My stepmother, Bettye, is a remarkable woman.
She was married to my father, Don Kortus, for over 36 years, until his death a little more than a year ago.
While I miss Dad every day, I would miss him even more if we didn’t still have Bettye.
I just spent a week with Bettye over the Easter holidays— the first time she visited me without my father.
To be honest, I was a bit apprehensive about Bettye’s visit because I thought we would be so sad without Dad, and would spend the week being constantly reminded of his absence.
But, that was not the case at all.
Bettye joyfully talked about Dad all the time, and always had a comment about how much he would have enjoyed, or resisted, the things we did.
Dad would have loved sitting down to Easter dinner with his Florida family, enjoyed a fabulous Parade of Homes gala at a $2 million home in Lutz, and would have been charmed by historic Dade City and our southern-style lunch at Lunch on Limoges (although he would have been clueless about the French Limoges porcelain).
And, Dad would have hated our day at Busch Gardens, strolling down Seventh Avenue in Ybor City and lounging out by the pool.
But, Bettye loved it all — even sitting in my lanai when I was at work.
It was snowing when she left St. Paul, and Bettye never tired of calling friends back home with daily weather reports from Land O’ Lakes.
We even laughed that if there was anything positive about Dad being gone, it was that Bettye and I could plan our activities without Dad’s standard objection: “We’ve already done that — why would you want to do it again?”
And truthfully, we never would have had such an action-packed week, if Dad had been here.
Which brings me back to the remarkable strength and ongoing love that Bettye extolls. At age 84, her positive outlook on life and her many memories of Dad that she warmly shares, help me to accept that Dad is really gone, and reminds me that life goes on, and I have much to be thankful for.
I am so grateful for Bettye.
I first met her when I was a college student and Dad introduced her to me as his new girlfriend. This was almost four years after my mother died from breast cancer at age 48, leaving behind 10 children, the youngest just 10 years old.
My father taught seventh-grade social studies, and Bettye’s daughter was one of his students. They met at a parent-teacher conference. Dad admired Bettye’s fortitude as a single mother, and was impressed by her commitment to her children and their education.
A few years after my mother died, Dad and Bettye reconnected at a bowling alley where they played on different leagues. They began dating, and married in 1980.
I was 25 when they married, and had already moved to Florida. Dad and Bettye visited me every year, sometimes more than once. They were always here — at the most joyous and most difficult times of my life.
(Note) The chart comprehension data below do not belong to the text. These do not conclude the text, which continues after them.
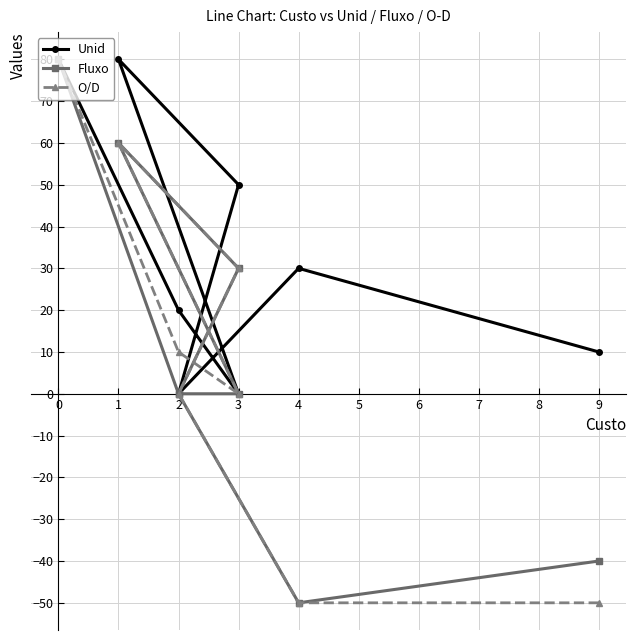

True or false: O/D has more than 1 points higher than both neighbors.

False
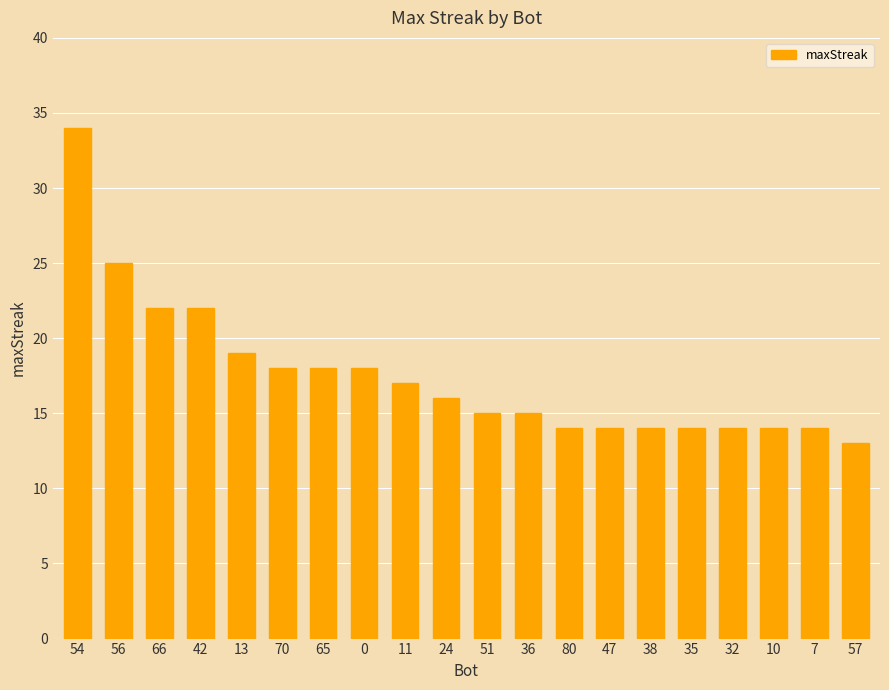

Is it true that the value at 7 is 6?

False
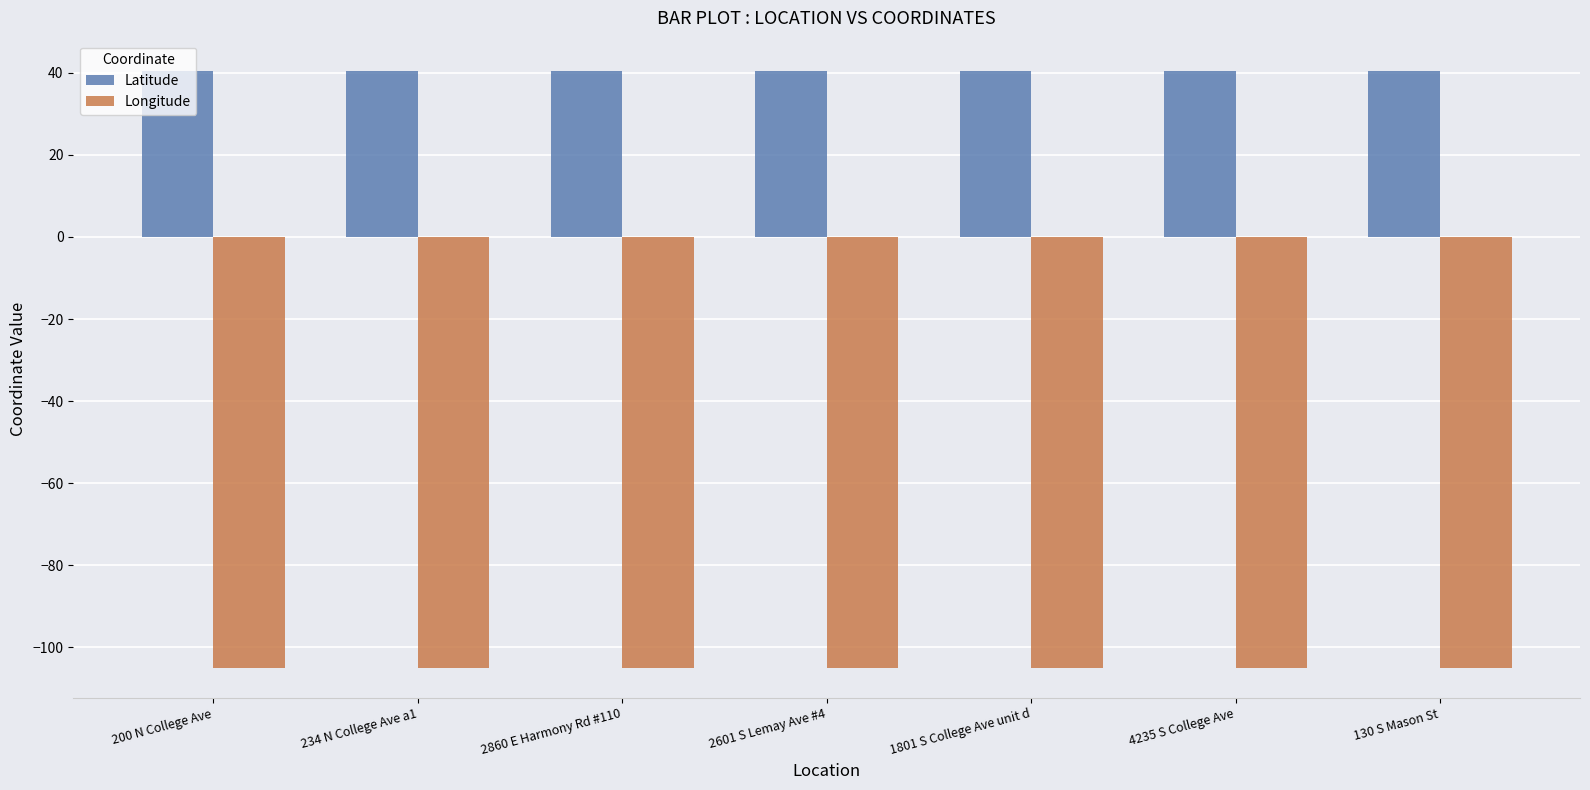

What is the difference between the maximum and minimum values in the Longitude series?

0.1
They were here for the births and christenings of my two children, Andy and Rachel. They were here for their graduations from high school and college. They helped my family make major moves from Florida to Chicago, and back to Florida again. And, they shared countless holidays and birthdays.
Dad and Bettye were also at my side during my darkest days, including a divorce after 25 years of marriage. They guided me as I rebuilt my business and encouraged me to open my heart to love again.
I always thought it was Dad who insisted he and Bettye visit every year, who made sure my children were loved as much as their grandchildren in Minnesota, and who helped me financially when I had nowhere else to turn.
I realize now that it was Bettye, as much as my father, who insisted on our close family connections through the years.
Bettye never took credit for their regular visits to Florida, or for forging the strong relationships between my children and their Minnesota grandparents.
She was the one who my father listened to, his partner for almost four decades, who quietly, behind the scenes, helped make Dad the man his children and grandchildren so admired and loved.
Today I want to honor and thank Bettye for being a marvelous mother to me, and endearing grandmother to Andy and Rachel.
She is a woman who influenced me more than I ever realized until this glorious Easter season that we shared together as mother and daughter, and as women who are working to overcome the almost unbearable loss of a husband and father.